What you are asked to do :: Select, from the data, each line where "doesn" occurs.

---------- Given entries

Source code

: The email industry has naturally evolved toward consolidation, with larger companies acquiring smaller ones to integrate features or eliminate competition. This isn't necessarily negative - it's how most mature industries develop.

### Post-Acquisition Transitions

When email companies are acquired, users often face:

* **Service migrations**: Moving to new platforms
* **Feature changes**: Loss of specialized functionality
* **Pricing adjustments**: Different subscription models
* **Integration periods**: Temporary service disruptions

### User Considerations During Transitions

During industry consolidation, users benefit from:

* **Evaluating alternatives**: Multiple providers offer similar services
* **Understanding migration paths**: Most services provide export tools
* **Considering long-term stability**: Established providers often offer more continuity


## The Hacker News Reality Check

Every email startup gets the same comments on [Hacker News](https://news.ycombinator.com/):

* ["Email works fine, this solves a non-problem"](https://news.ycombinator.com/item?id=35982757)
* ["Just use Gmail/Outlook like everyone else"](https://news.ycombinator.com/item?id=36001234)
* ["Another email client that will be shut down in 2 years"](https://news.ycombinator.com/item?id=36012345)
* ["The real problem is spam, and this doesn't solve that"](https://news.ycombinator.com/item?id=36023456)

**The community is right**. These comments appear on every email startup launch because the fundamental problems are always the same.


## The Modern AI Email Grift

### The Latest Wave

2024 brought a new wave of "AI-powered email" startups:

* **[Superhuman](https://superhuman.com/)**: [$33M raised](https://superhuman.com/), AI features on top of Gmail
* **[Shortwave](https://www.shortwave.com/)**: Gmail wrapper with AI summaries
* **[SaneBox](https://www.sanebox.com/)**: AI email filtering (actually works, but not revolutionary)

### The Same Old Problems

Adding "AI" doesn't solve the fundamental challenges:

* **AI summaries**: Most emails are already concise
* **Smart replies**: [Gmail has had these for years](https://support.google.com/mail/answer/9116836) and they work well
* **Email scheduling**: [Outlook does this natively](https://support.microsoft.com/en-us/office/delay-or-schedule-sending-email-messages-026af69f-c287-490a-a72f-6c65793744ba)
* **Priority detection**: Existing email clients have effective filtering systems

--------------------
---------- Given entries

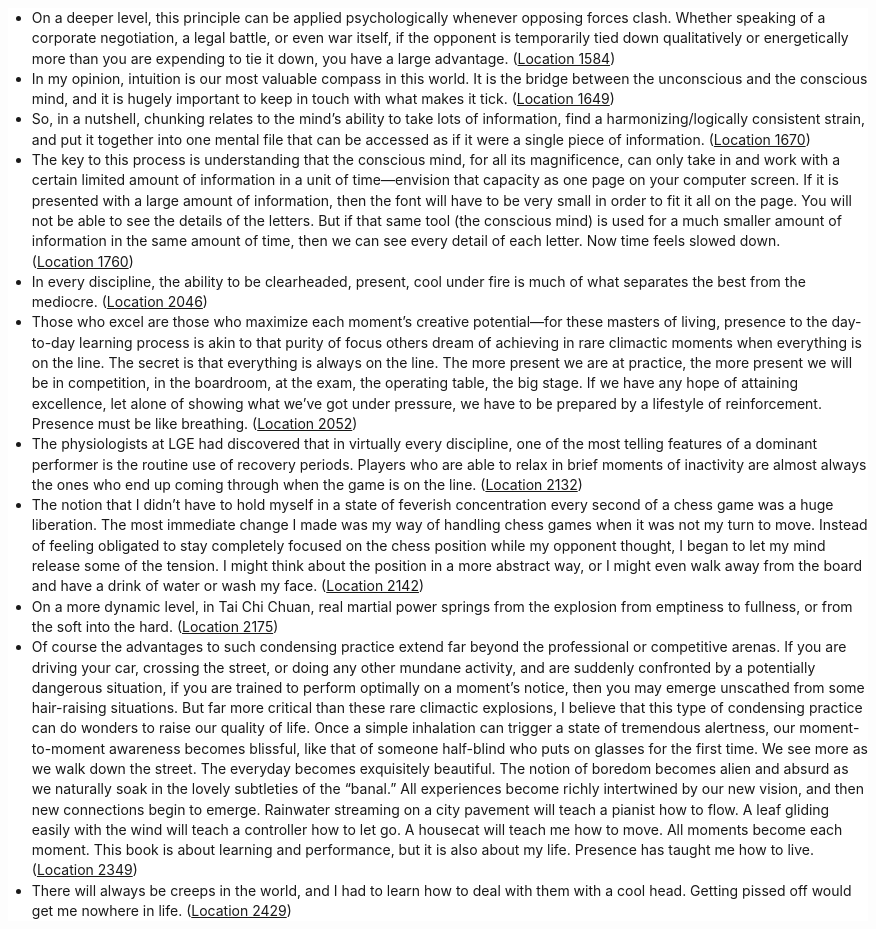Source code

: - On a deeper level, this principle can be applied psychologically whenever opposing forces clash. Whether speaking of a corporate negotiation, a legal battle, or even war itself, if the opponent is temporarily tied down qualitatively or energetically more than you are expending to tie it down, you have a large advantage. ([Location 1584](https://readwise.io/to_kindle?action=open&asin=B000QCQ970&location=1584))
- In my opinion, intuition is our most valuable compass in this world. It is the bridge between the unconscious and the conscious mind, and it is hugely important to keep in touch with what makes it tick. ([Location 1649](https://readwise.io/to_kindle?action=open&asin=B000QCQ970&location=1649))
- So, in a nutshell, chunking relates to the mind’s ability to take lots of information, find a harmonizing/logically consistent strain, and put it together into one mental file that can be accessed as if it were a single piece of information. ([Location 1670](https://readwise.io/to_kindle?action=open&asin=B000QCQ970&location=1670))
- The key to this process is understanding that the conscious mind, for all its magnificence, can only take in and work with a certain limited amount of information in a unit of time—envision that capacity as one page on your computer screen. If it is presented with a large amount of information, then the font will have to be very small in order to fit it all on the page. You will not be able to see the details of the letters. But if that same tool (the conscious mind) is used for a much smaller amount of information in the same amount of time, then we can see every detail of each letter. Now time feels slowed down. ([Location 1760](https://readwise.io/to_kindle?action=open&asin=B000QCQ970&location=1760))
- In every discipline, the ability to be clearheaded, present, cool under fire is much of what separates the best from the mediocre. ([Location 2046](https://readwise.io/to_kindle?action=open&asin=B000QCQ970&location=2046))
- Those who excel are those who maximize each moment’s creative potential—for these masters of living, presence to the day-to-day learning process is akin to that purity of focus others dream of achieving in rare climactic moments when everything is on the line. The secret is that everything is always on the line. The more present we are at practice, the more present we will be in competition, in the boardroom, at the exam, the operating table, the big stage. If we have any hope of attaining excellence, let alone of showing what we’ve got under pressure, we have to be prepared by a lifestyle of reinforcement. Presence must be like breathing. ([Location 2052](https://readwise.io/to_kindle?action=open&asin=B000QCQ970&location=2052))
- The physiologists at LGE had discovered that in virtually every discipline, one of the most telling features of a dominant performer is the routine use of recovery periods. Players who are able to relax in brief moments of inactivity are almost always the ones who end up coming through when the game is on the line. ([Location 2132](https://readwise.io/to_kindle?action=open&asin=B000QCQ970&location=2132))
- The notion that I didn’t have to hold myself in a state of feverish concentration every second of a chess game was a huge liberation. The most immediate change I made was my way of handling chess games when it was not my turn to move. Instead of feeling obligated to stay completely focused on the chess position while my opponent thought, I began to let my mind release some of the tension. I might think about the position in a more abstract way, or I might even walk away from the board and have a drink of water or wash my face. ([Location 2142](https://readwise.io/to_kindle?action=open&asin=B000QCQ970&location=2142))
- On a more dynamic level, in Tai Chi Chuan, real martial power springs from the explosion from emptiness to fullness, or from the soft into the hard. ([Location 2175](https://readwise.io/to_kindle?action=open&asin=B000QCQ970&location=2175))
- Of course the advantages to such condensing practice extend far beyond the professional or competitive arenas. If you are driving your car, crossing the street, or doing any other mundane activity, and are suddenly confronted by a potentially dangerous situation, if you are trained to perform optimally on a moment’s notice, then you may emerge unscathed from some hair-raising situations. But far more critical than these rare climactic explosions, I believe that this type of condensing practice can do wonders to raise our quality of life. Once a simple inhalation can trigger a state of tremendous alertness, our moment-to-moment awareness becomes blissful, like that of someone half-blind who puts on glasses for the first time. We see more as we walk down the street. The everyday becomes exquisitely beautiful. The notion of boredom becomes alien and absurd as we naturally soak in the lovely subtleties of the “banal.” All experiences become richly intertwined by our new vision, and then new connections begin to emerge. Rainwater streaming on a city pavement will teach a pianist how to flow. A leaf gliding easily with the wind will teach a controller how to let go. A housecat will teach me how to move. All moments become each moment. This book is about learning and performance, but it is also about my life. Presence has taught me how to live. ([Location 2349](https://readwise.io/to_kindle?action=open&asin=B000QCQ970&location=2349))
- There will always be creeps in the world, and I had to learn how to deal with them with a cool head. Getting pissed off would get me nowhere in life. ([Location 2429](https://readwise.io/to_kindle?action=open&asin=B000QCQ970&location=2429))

--------------------

Exercise solution ::
* ["The real problem is spam, and this doesn't solve that"](https://news.ycombinator.com/item?id=36023456)
Adding "AI" doesn't solve the fundamental challenges:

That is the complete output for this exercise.